What sets them apart simultaneously links them together, interestingly, to the extent that Tchaikovsky likewise incorporated Russian peasant songs and themes into his compositions, though all the while with an ear back to the Western classicism of his favorite composer, Mozart. As such, it is mainly Tchaikovsky’s lyricism and glowing orchestral color that draws listeners to his symphonies, ballets, operas and concerti. Many critics of Tchaikovsky found his compositions at times too lyrical, passionate and emotional—some to the level of being banal—and though Tchaikovsky certainly does wear his heart on his sleeve, it seems that his attraction to Mozart kept him reigned in somewhat. When it comes to his symphonies, it is the last three he is known for. They are more brooding, moody, and tend to minor keys, whereas his first three are much lighter, which is perhaps why they do not get performed quite as often as the later ones.

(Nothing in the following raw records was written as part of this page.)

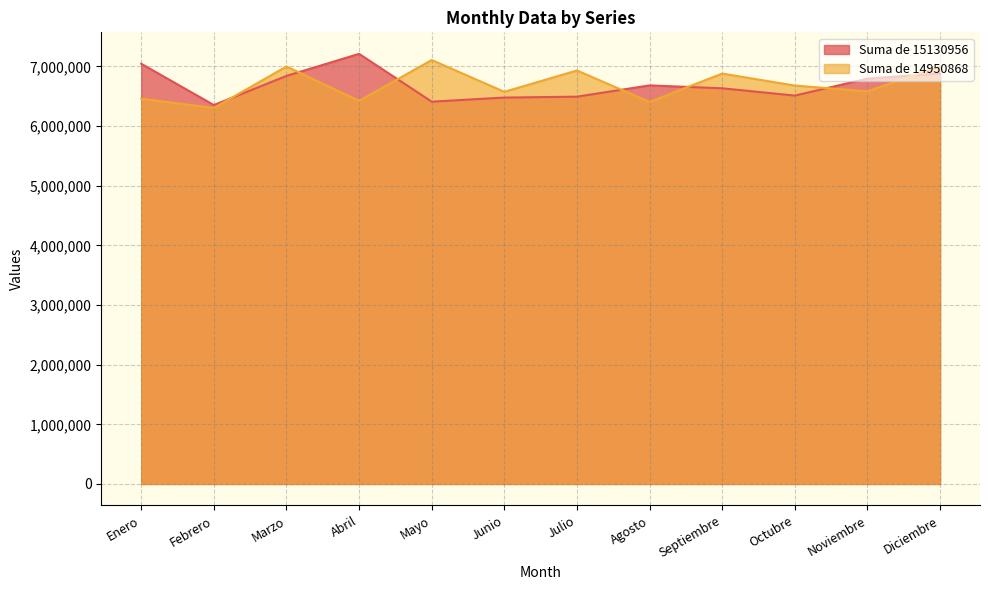

How many interior local valleys does the Suma de 14950868 series have?

5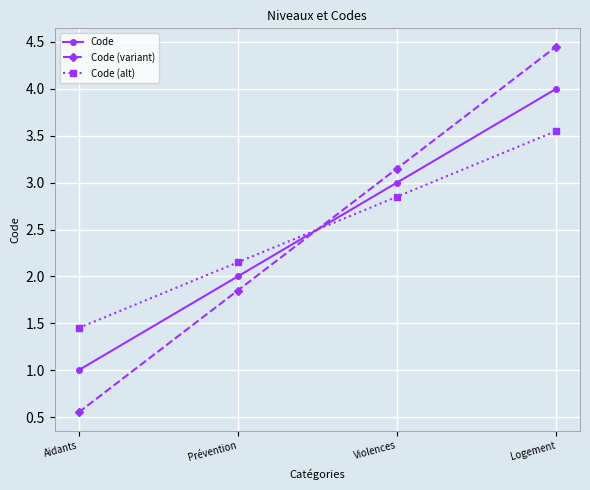

What is the sum of all Code (variant) values?

10.0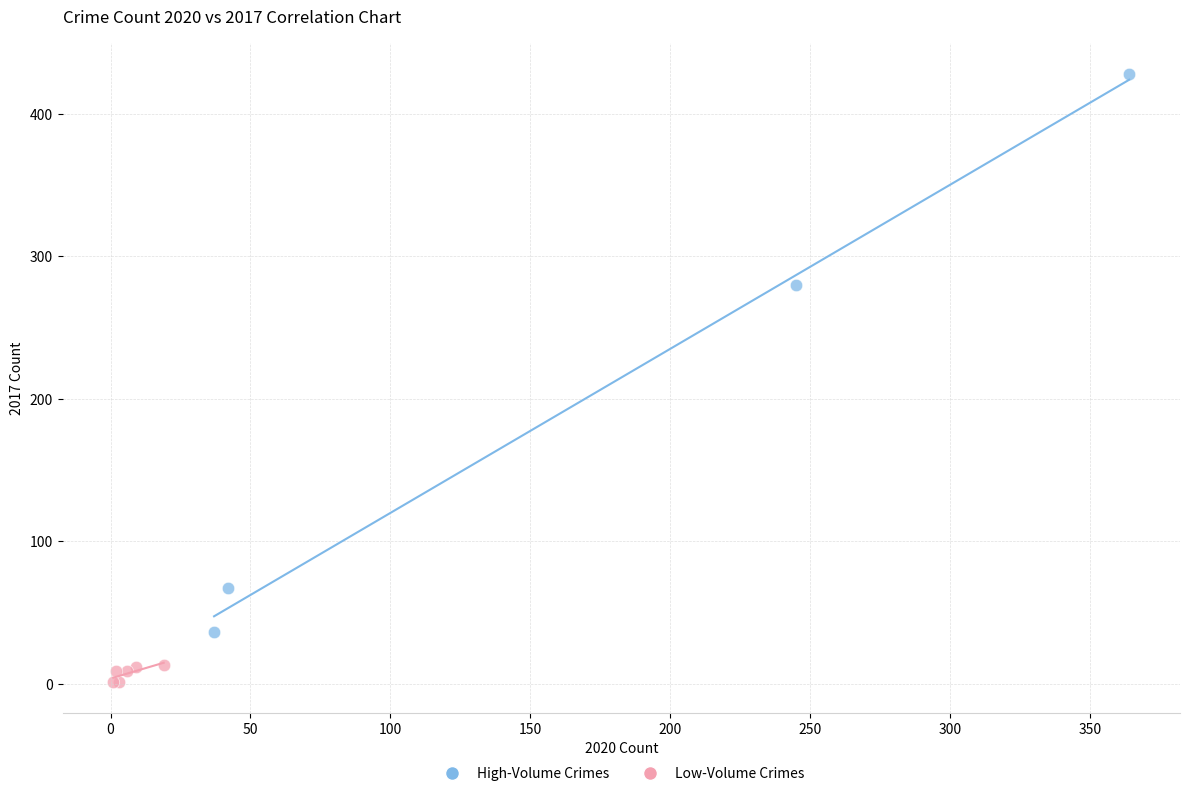

Which series reaches the minimum Y coordinate?

Low-Volume Crimes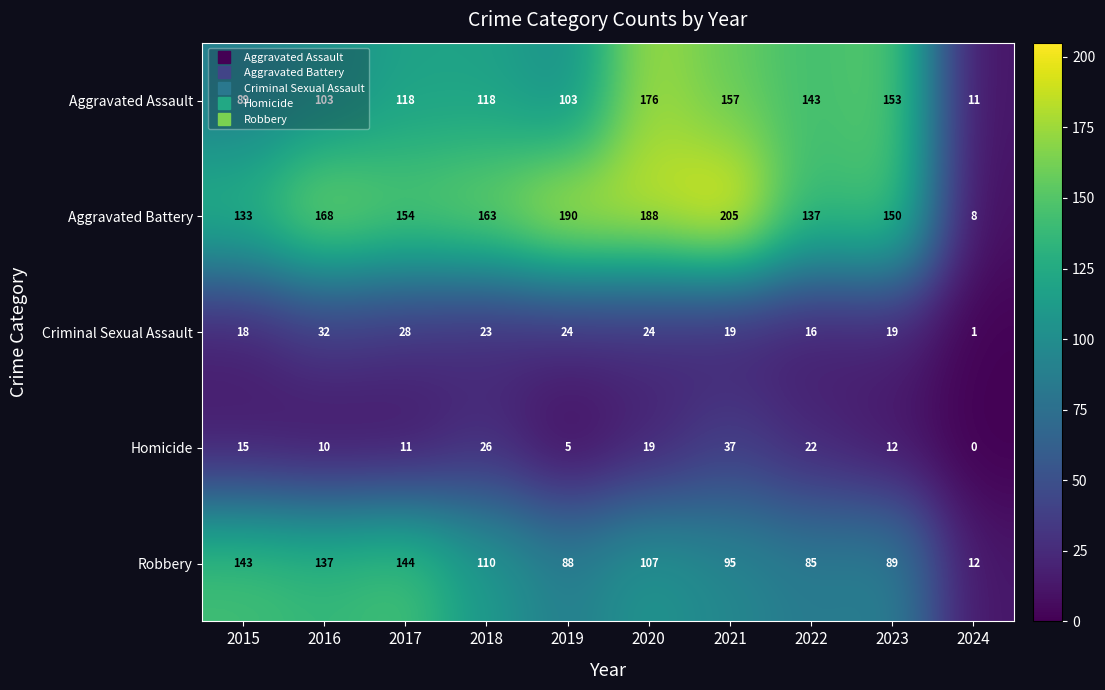

How many values in the Aggravated Battery series are below 163?

5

Tchaikovsky wrote his Second Symphony while visiting the Ukrainian country estate of his sister in the summer of 1872—the first version, that it; it was revised five years later. Its subtitle, the “Little Russian,” refers to the fact that Tchaikovsky incorporated Ukrainian folk tunes into each of its four movements, which was more than any of his other orchestral compositions. It is the revised version, with its reworked opening movement and shortened finale that is most often heard today. The “Little Russian” opens with a horn playing the melody from the Russian folksong “Down Little Mother Volga” in its more melancholy Ukrainian iteration. The second movement is a march whose main theme was lifted from his own unpublished opera, Undine (1869). The third, an energetic and playful scherzo in ABA form. The finale opens with a grand brass introduction not dissimilar to the opening of the famous “Promenade” of Mussorgsky’s Pictures at an Exhibition, which was composed two years later. Following the opening, the theme emerges bit by bit after several restarts, taking wing as the Ukrainian folk tune “Let the Crane Soar.”